Os estudantes também têm aulas de empreendedorismo, nas quais montam um negócio próprio, e recebem orientações sobre o mundo do trabalho e projeto de vida, para ajudá-los a escolher o que pretendem fazer depois. No último ano, têm de fazer um estágio de, no mínimo, 300 horas, pelo qual recebem cerca de R$ 400 por mês, em empresas que firmaram parcerias com a escola. Nesse período, as aulas vão até 11h30, para que eles possam se dedicar ao estágio depois do almoço.

"Minha mãe queria muito que eu estudasse aqui", diz Samara dos Santos Coutinho, de 17 anos, que está no terceiro ano do curso de multimídia, no qual aprende a usar os programas gráficos Photoshop e Illustrator, entre outras atividades. "O que aprendi aqui tenho certeza de que não aprenderia em outras escolas.
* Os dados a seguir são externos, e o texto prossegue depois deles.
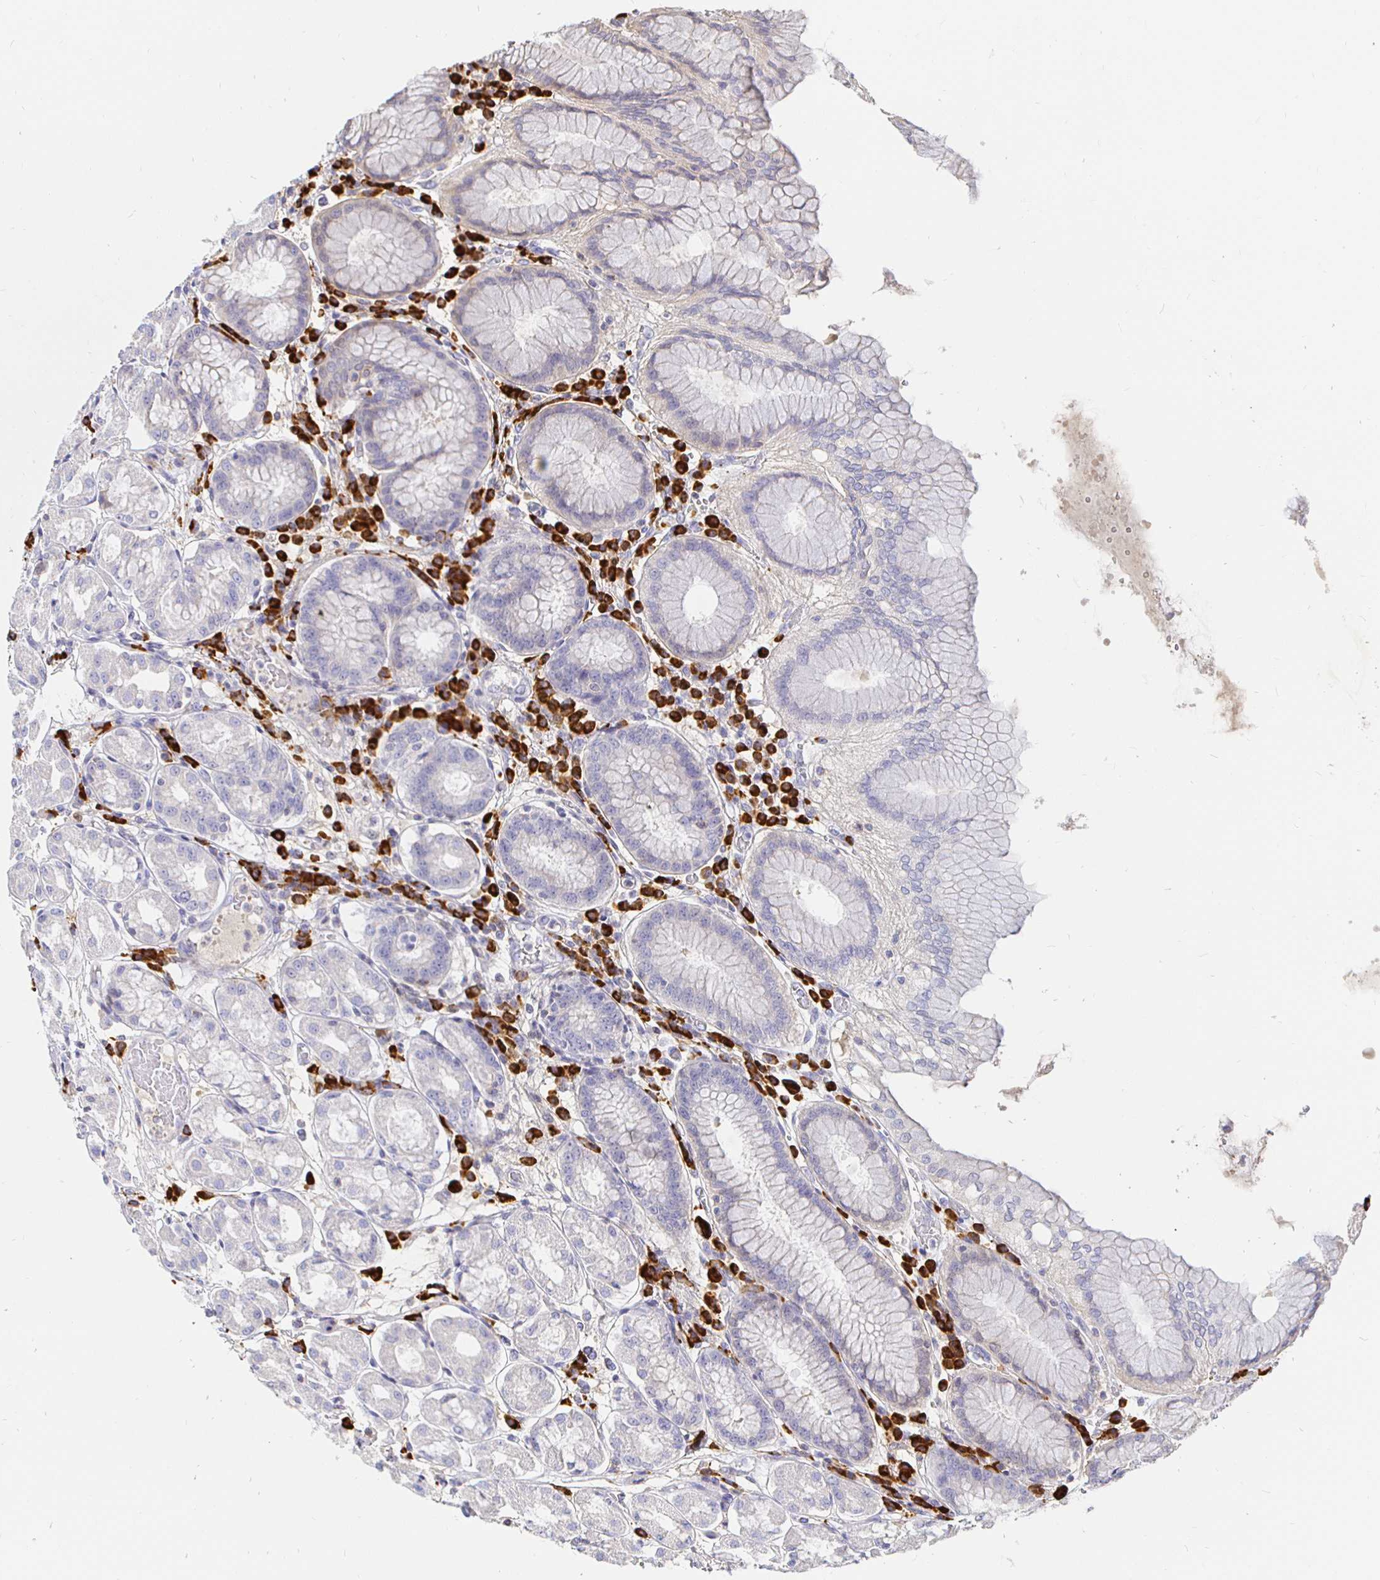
{"staining": {"intensity": "negative", "quantity": "none", "location": "none"}, "tissue": "stomach", "cell_type": "Glandular cells", "image_type": "normal", "snomed": [{"axis": "morphology", "description": "Normal tissue, NOS"}, {"axis": "topography", "description": "Stomach"}, {"axis": "topography", "description": "Stomach, lower"}], "caption": "Immunohistochemistry image of benign stomach: human stomach stained with DAB exhibits no significant protein staining in glandular cells.", "gene": "CXCR3", "patient": {"sex": "female", "age": 56}}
É como se fosse outro mundo."

Embora a EEEP Jaime Alencar seja uma exceção entre as escolas públicas cearenses, mesmo considerando que a educação no Ceará se tornou uma referência nacional, ela simboliza os crescentes investimentos que o Estado tem realizado na área social e em projetos de infraestrutura, com as polpudas sobras de caixa acumuladas recentemente. Com o setor público enfrentando enormes dificuldades em todo o País, com gastos que, em muitos casos, superam de longe a arrecadação, o Ceará exibe um resultado invejável em suas contas, o que lhe confere uma capacidade de investimento inusitada no Brasil de hoje.
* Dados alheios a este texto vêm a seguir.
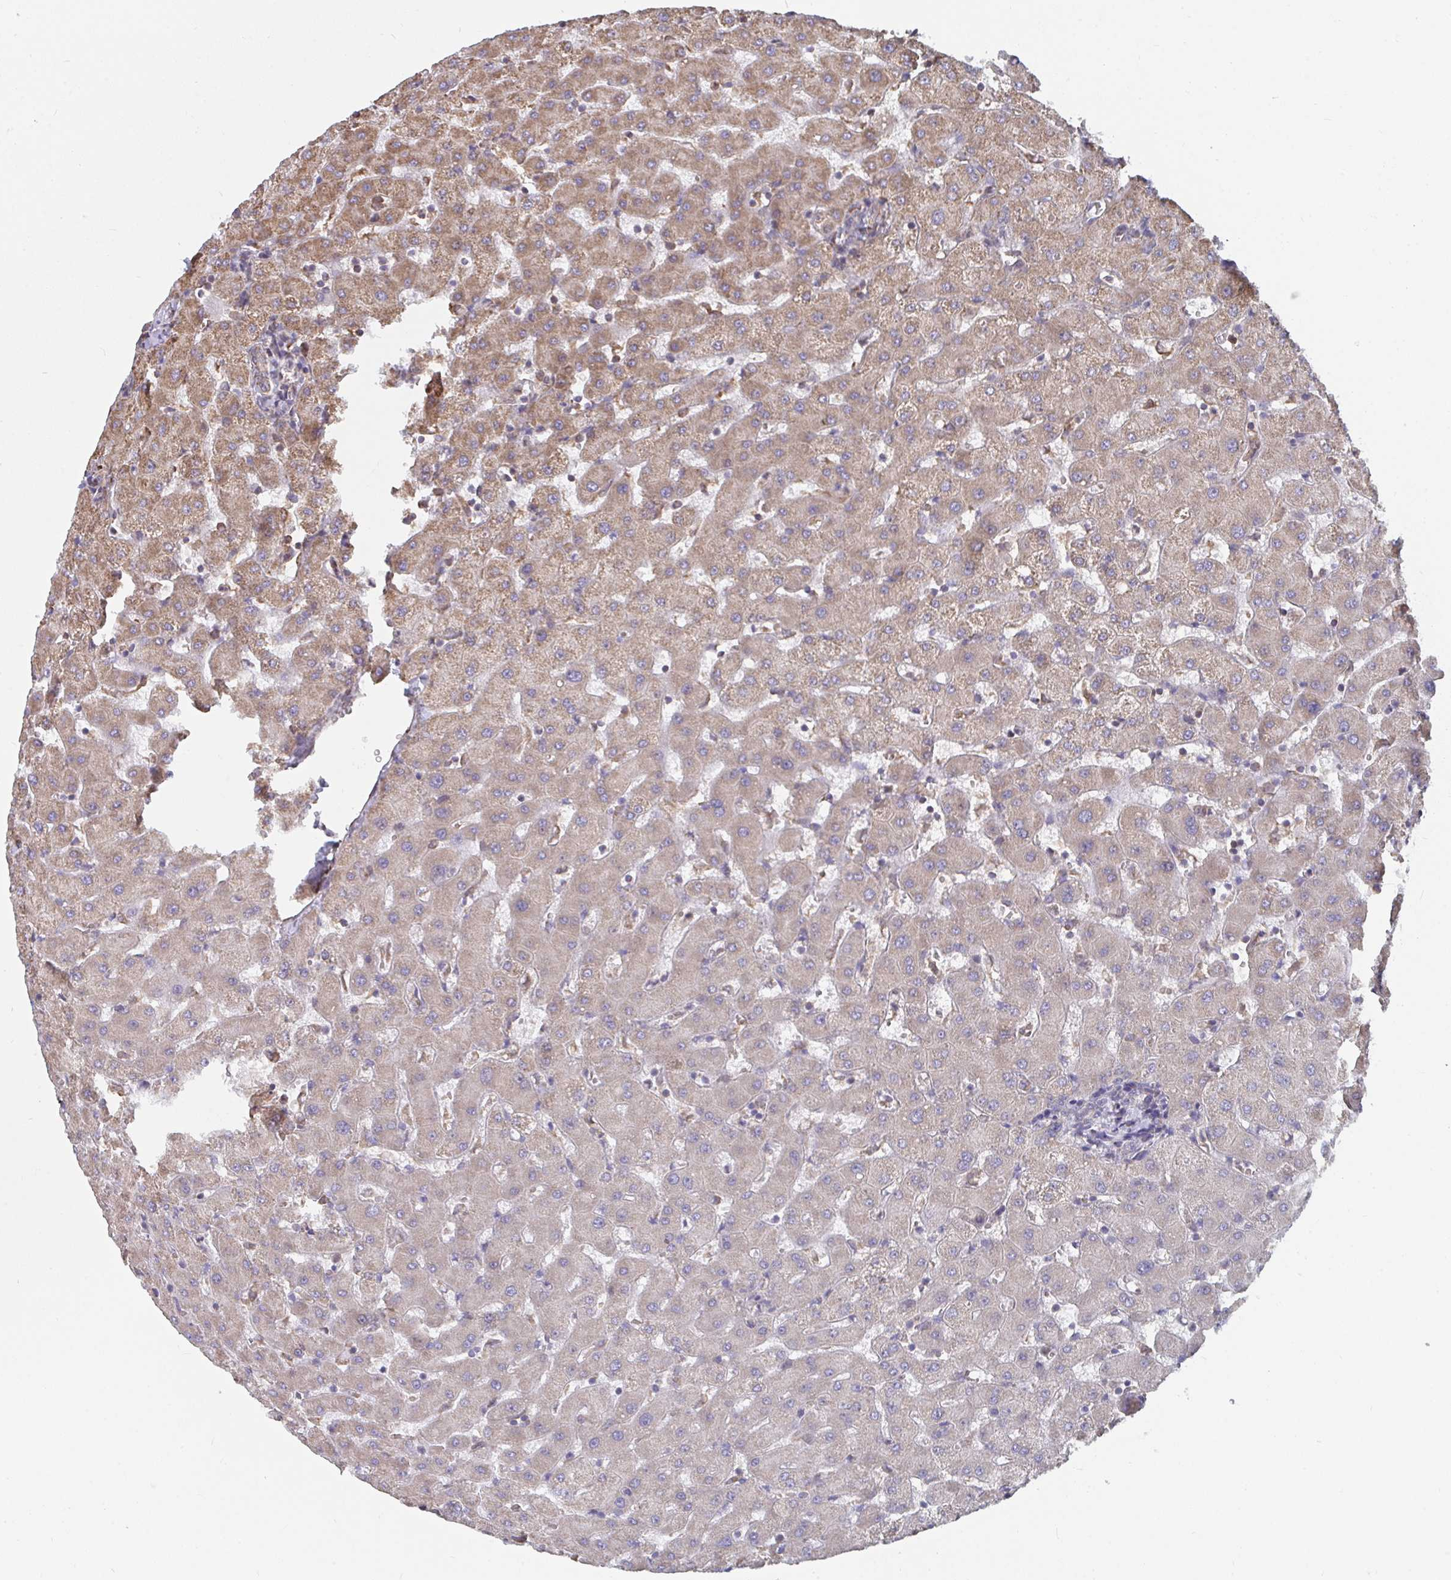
{"staining": {"intensity": "negative", "quantity": "none", "location": "none"}, "tissue": "liver", "cell_type": "Cholangiocytes", "image_type": "normal", "snomed": [{"axis": "morphology", "description": "Normal tissue, NOS"}, {"axis": "topography", "description": "Liver"}], "caption": "The immunohistochemistry (IHC) micrograph has no significant expression in cholangiocytes of liver. (DAB (3,3'-diaminobenzidine) immunohistochemistry visualized using brightfield microscopy, high magnification).", "gene": "ELAVL1", "patient": {"sex": "female", "age": 63}}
Segundo o Ranking de Competitividade dos Estados de 2017, elaborado pelo Centro de Liderança Pública (CLP), com o apoio da Tendências Consultoria Integrada e da Economist Intelligence Unit (EIU), o Ceará ocupa o primeiro lugar no quesito "solidez fiscal", que leva em conta seis indicadores financeiros, entre as 27 unidades da Federação. Ocupa também a liderança no indicador "capacidade de investimento", um dos que influenciam a avaliação fiscal dos Estados. "O resultado obtido pelo Ceará não é algo ocasional", diz o economista Adriano Pitoli, diretor da área de análise setorial e inteligência de mercado da Tendências. "É um trabalho sério, que vem sendo construído ao longo dos anos."

"Equipe focada"

Em outro estudo sobre o cenário financeiro estadual, realizado pela Federação das Indústrias do Estado do Rio de Janeiro (Firjan) também em 2017, o Ceará aparece mais uma vez com a melhor situação fiscal, levando em conta os gastos com pessoal, a dívida pública, a disponibilidade de caixa e o volume de investimentos, em relação à receita corrente líquida. Ficou também em primeiro lugar na lista dos Estados com o maior volume de investimentos em relação à arrecadação, com índice de 11,1%, o dobro da média nacional.

"A gente tem uma equipe muito focada nessa coisa de controle e de eficiência do gasto", diz o governador Camilo Santana. "Agora, o mais importante é que, além de ter as contas controladas, o Ceará é o que mais investe, em especial nas áreas de educação, saúde, segurança e na melhoria dos serviços públicos, que é o que a população nos cobra."

Apesar do progresso recente, o Ceará ainda está bem distante dos polos mais desenvolvidos do País. O salto dado pelo Estado, porém, é notável e pode ser atribuído, em boa medida, à continuidade administrativa e à boa gestão fiscal realizada ao longo de vários governos, ligados a diferentes partidos. Desde o fim dos anos 1980, com o ex-governador Tasso Jereissati, do PSDB, até hoje, com Camilo Santana, do PT, passando pelos irmãos Ciro e Cid Gomes, atualmente no PDT, o Ceará tem mantido, com raros desvios pelo caminho, uma louvável política de gestão. Como, no Brasil, os governos que entram costumam desfazer tudo o que os governos que saem fizeram, independentemente do mérito dos projetos, trata-se de uma conquista e tanto.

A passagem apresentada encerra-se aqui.